The two MP's I've worked with have been PsyD's who attended the Forest Institute & both earned their MSCP's from Alliant's online program - Just seems like a lot of red flags for someone seeking prescription privileges.
For those of you who don't like Canada's healthcare system, what kind of system would be ideal?
One that paid practitioners a fair reimbursement. 😉 I doubt I'll be on any insurance panels 5 years from now, as the reimbursements are becoming less and less manageable.
I do think the concerns about RxP are valid, in that I, too, would worry that it'd be particularly appealing to folks with essentially lackluster doctoral training (and thus lackluster career options otherwise), particularly given our difficulties maintaining consistent and adequate training standards.
I would definitely agree with your statement about being overpaid. Unlike in Louisiana, where Rx Psychologists bill under the same codes as physicians, the billing codes for Rx psychologists in New Mexico are in between that of a master's level provider, such as NP, and a MD/DO psychiatrist. Even with this in-between compensation rate and working < 40 hours a week seeing Medicaid patients, I can't keep up with how much money I make. I will likely go part time next year because even at that income level, I will making WAY over double what I made as a GS-13 in the V.A.

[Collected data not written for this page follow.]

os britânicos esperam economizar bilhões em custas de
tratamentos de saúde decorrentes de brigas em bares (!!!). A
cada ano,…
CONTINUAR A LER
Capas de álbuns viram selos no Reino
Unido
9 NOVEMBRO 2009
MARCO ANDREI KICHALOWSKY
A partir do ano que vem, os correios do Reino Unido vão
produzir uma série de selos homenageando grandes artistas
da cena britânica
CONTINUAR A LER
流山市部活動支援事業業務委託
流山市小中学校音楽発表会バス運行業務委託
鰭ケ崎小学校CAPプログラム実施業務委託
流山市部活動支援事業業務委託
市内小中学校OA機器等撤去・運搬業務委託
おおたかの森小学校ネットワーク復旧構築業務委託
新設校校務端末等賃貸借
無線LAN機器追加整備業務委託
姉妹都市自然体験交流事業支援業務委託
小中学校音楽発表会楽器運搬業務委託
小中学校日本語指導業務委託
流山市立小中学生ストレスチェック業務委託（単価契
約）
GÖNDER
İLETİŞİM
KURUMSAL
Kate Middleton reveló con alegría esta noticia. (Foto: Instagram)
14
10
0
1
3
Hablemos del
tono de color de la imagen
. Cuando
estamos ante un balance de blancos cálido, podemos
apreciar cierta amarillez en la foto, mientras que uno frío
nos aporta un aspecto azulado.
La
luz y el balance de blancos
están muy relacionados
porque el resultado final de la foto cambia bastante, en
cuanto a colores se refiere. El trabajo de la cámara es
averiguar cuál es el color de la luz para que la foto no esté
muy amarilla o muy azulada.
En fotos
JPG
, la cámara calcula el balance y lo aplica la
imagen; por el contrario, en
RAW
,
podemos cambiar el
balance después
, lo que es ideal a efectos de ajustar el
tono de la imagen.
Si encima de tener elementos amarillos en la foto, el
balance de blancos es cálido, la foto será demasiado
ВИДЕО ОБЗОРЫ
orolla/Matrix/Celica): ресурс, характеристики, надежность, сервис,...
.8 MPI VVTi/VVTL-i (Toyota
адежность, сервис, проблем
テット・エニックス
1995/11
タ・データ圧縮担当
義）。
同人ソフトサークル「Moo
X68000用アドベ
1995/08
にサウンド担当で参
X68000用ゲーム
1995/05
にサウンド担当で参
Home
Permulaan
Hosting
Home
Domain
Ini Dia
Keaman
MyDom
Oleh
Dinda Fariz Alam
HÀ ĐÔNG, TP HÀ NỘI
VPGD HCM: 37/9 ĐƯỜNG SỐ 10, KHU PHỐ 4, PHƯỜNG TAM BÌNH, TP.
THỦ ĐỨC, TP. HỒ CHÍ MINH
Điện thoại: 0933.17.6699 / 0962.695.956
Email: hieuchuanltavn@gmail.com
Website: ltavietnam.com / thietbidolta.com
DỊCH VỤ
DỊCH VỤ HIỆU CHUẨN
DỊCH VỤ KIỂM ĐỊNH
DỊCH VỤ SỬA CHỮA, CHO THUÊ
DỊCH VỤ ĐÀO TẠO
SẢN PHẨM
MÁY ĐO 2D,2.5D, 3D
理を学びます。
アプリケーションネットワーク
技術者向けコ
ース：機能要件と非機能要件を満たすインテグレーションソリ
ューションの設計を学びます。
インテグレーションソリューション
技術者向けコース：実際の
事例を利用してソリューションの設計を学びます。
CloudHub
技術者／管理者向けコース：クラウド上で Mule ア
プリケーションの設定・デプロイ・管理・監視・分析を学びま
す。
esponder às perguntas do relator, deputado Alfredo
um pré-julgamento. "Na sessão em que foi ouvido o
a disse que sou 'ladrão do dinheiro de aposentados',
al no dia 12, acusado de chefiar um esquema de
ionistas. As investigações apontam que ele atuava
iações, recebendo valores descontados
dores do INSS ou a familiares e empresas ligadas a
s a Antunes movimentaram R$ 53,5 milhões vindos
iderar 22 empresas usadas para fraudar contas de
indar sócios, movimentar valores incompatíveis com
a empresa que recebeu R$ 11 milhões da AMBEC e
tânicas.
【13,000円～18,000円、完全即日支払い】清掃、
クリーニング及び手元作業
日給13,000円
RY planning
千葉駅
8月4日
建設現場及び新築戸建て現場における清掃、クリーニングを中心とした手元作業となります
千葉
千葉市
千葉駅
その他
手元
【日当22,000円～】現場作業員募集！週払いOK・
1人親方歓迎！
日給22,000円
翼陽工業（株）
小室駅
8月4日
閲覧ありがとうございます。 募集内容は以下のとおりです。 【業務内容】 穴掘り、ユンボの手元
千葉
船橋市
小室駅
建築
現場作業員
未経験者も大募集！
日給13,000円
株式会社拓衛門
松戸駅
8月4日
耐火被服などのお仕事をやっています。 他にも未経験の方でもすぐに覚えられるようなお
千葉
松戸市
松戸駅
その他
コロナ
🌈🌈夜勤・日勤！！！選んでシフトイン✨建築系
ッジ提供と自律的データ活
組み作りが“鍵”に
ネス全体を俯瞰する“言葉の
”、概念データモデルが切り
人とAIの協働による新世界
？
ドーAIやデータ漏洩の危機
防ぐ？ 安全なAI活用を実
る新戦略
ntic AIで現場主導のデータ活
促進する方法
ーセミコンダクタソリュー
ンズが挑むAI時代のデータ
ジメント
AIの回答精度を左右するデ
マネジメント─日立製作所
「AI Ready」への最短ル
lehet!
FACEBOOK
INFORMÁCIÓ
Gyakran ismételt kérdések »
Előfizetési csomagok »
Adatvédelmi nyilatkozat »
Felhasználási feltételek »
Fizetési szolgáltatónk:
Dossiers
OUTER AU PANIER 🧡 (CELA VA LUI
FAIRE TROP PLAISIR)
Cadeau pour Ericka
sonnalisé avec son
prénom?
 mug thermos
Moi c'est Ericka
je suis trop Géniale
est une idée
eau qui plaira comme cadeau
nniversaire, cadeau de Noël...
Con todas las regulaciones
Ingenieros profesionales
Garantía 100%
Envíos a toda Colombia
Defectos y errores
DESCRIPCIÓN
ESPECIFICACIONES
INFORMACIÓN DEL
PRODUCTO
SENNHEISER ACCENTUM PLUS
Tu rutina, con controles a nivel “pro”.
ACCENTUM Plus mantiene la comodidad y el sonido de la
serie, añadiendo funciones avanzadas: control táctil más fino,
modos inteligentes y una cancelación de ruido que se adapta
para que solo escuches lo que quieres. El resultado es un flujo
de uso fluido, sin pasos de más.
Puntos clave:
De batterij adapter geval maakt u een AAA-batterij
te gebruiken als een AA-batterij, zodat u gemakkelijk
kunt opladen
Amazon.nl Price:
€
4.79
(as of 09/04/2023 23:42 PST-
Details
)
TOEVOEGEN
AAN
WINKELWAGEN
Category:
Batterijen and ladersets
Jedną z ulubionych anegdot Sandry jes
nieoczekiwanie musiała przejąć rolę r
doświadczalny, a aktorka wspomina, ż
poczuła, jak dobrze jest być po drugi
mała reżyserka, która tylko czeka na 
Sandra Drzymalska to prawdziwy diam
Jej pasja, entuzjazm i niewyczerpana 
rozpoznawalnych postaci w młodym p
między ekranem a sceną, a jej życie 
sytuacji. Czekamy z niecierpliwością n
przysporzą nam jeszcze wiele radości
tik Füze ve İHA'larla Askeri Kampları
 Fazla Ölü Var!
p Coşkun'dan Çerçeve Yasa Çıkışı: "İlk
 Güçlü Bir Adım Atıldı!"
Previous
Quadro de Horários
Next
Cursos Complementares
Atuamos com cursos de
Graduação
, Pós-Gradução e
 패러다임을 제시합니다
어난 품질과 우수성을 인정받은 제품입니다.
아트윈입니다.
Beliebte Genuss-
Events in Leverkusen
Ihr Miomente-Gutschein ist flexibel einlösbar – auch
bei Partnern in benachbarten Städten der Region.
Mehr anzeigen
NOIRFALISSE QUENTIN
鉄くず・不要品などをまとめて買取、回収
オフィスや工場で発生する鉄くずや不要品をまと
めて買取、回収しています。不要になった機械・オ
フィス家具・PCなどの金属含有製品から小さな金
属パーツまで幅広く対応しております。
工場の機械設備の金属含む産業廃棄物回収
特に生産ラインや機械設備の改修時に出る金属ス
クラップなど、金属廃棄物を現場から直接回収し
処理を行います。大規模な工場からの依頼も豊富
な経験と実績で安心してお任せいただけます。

Sometimes when I am seeing patients, I keep a mental tally of how much I am making and by the time lunch rolls around, I am in shock at how much I have netted in just 4 hours and it doesn't even feel like work. I have managed to pay off all my student loans, my parents medical bills in less than a year and have a huge savings account.
I remember when I would 100 percent EBTs and assessment, how tired I would be at the end of the day. However, for some reason, med management isn't that draining. Part of it is that there are algorithms for it and the other part is that you don't have that many choice points like one does in EBT.